**Reading passage:**
This Agreement will become binding when one or more counterparts hereof,
individually or taken together, bear the signatures of all parties
reflected hereon as signatories.
12.5 Amendment and Waivers.
----------------------
Any term or provision of this Agreement may be amended,
and the observance of any term of this Agreement may be waived (either
generally or in a particular instance and either retroactively or
prospectively), only by a writing signed by the party to be bound thereby.
The waiver by a party of any breach hereof or default in the performance
hereof will not be deemed to constitute a waiver of any other default or
any succeeding breach or default. The parties hereto may amend this
Agreement at any time before or after approval of the Target Shareholder.
12.6 No Waiver.

(Stored entries)
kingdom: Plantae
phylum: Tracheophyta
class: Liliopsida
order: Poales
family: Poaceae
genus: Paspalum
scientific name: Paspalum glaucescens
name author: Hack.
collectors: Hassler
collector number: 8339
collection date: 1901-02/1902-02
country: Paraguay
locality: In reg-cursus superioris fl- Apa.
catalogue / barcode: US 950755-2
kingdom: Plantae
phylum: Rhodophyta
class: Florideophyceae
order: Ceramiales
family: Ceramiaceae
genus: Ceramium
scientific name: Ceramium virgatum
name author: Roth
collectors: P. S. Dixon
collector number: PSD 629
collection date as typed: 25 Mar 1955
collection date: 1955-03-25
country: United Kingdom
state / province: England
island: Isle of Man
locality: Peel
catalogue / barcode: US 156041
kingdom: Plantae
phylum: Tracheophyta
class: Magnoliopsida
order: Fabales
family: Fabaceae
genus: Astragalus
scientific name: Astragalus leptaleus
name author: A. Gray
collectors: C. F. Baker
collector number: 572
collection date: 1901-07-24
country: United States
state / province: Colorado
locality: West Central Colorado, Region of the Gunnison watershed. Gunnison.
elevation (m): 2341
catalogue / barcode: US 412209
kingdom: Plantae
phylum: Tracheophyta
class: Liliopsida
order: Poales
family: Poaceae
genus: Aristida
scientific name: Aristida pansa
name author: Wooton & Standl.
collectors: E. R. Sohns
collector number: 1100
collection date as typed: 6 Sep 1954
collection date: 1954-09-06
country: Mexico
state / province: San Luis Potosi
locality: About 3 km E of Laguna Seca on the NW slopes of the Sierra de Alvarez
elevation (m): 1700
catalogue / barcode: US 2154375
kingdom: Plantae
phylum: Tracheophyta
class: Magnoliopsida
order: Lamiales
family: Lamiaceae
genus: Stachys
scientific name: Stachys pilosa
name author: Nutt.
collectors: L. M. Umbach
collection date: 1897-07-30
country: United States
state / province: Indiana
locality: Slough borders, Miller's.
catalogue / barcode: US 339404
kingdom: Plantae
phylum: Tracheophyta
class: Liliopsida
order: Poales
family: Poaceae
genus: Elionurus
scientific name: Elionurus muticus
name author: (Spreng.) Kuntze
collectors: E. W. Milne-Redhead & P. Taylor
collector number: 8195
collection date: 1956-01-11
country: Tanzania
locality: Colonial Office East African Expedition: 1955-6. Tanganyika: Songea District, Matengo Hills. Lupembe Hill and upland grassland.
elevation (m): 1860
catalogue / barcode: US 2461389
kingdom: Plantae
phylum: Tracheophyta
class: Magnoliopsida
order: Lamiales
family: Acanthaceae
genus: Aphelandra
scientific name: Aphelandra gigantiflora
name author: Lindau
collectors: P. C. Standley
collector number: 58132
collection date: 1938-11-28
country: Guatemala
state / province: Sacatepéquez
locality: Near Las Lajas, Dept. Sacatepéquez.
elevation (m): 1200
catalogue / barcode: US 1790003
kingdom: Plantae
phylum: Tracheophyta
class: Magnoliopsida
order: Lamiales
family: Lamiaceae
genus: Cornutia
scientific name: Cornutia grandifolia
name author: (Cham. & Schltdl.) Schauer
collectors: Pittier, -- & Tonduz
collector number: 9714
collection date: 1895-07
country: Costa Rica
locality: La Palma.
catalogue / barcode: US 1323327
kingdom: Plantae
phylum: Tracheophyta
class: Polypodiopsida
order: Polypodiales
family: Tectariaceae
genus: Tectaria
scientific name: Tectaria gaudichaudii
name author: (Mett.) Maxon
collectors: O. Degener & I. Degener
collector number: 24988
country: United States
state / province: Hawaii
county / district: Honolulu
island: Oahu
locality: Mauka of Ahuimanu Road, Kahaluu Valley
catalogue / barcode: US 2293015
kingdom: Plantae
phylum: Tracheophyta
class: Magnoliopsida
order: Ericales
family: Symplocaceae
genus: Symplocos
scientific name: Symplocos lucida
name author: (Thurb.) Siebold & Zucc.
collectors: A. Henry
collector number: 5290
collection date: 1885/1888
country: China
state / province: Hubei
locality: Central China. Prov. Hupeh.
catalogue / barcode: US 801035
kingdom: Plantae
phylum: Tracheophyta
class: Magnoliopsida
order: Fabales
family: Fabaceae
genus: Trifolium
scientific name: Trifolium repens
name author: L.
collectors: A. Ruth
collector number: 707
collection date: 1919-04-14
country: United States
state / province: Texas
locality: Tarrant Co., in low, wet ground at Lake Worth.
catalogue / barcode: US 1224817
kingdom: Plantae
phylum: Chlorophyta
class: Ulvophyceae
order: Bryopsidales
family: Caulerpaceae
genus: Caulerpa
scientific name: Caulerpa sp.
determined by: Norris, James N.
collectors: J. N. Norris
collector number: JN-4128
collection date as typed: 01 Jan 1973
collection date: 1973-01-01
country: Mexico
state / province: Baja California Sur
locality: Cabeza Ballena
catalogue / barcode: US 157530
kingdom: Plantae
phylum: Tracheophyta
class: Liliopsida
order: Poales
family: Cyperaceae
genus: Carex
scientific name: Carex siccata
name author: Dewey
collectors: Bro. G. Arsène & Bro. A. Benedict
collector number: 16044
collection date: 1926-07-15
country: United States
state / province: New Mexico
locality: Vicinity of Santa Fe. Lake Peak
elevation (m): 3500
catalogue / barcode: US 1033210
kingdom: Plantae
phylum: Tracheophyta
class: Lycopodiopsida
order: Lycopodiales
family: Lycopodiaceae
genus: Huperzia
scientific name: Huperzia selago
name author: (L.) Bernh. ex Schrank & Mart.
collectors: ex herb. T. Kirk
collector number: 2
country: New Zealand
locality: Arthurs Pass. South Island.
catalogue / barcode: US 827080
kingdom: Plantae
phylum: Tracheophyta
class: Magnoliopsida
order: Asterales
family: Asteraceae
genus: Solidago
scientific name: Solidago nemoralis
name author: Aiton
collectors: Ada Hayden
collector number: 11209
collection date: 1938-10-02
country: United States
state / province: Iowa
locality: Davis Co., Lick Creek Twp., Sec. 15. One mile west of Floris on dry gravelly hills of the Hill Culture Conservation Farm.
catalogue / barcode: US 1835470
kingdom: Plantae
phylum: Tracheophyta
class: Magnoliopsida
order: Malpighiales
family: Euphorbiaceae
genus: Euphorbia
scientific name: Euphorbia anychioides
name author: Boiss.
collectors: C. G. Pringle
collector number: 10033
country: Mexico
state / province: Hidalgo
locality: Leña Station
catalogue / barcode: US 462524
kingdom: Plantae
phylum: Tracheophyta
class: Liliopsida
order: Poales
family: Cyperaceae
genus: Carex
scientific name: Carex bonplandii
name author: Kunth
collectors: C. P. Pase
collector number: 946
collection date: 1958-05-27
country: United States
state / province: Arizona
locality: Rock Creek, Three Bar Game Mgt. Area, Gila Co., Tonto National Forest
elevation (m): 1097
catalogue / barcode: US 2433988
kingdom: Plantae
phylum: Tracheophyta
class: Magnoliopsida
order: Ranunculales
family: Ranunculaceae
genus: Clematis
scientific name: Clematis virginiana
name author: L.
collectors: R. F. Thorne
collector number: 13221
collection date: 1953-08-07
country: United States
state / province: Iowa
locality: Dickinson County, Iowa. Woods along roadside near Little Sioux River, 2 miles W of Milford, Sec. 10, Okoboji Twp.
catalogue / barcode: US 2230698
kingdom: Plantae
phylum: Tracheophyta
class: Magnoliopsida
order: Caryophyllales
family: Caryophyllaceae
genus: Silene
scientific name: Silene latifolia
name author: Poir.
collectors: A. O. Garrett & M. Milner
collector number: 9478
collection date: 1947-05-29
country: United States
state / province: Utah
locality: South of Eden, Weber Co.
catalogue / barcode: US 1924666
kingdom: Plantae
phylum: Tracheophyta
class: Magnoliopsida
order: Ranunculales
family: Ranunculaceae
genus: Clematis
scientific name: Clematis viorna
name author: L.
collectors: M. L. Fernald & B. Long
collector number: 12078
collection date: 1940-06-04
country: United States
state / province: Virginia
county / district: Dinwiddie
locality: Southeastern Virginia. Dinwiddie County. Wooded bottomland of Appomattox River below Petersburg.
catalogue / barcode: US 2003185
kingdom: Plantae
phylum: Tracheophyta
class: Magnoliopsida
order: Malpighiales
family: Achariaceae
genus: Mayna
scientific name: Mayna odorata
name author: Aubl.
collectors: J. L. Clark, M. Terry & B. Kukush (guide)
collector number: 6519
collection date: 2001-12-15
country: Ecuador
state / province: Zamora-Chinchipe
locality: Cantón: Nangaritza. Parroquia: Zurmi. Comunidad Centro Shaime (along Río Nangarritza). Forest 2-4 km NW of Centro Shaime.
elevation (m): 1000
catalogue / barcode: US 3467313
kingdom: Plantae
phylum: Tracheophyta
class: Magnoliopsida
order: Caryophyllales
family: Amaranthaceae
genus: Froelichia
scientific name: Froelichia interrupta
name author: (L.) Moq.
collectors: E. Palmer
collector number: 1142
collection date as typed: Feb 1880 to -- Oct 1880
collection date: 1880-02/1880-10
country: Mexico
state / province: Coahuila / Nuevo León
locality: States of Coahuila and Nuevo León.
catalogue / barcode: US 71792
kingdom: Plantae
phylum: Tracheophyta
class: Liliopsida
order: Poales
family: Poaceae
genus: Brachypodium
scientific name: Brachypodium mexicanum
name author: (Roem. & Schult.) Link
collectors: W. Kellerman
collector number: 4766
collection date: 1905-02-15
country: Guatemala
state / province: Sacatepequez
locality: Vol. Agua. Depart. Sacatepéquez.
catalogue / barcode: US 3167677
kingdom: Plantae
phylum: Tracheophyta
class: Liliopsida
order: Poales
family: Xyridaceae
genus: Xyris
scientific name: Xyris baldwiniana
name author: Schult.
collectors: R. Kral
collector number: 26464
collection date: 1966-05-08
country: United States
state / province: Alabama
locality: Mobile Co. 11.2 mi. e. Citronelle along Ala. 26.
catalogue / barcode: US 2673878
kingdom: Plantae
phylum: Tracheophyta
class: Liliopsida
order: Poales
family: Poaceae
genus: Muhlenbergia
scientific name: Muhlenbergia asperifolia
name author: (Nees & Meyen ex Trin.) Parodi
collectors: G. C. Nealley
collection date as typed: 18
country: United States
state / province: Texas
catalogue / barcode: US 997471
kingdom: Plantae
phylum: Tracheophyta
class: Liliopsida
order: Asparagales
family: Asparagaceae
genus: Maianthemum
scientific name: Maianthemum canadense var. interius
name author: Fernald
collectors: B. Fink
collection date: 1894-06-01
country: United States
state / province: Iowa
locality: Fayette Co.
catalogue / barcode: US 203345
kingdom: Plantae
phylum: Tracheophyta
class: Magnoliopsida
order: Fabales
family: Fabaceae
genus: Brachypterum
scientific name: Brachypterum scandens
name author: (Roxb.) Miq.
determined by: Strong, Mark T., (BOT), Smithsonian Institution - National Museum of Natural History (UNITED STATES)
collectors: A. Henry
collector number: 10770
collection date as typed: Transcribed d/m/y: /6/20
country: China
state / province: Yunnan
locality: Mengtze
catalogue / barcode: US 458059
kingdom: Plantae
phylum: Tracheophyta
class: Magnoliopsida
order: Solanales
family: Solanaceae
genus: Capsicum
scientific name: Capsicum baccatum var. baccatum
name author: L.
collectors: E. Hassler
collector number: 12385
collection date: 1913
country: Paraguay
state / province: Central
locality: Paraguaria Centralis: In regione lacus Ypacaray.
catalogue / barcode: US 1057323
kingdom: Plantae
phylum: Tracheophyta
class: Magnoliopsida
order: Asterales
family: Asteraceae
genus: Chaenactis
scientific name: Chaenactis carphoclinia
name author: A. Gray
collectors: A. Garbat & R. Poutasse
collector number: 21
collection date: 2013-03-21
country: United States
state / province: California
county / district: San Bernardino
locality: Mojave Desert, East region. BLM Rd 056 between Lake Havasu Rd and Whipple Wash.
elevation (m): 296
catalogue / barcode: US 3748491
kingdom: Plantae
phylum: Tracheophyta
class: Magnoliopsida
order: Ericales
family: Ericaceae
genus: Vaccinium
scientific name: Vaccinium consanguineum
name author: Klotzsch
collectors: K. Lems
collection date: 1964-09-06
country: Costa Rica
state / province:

**Problems to solve:**
**a)** List the ways the contract excerpt says the observance of a term may be waived.
**b)** According to the contract excerpt, what is required to amend a term or waive its observance?
**c)** Rewrite the contract excerpt's paragraph beginning "Any term or provision of this Agreement may be amended" as a short list that keeps its main facts.
The stored entries play no part in this work.

**Written responses:**
**a)**
- Generally
- In a particular instance
- Retroactively
- Prospectively

**b)** A writing signed by the party to be bound by it.

**c)**
- Any term may be amended, or its observance waived, only by a writing signed by the party to be bound.
- A waiver may be general or for a particular instance, and retroactive or prospective.
- Waiving one breach or default does not waive any other or any later breach or default.
- The parties may amend the Agreement at any time before or after approval of the Target Shareholder.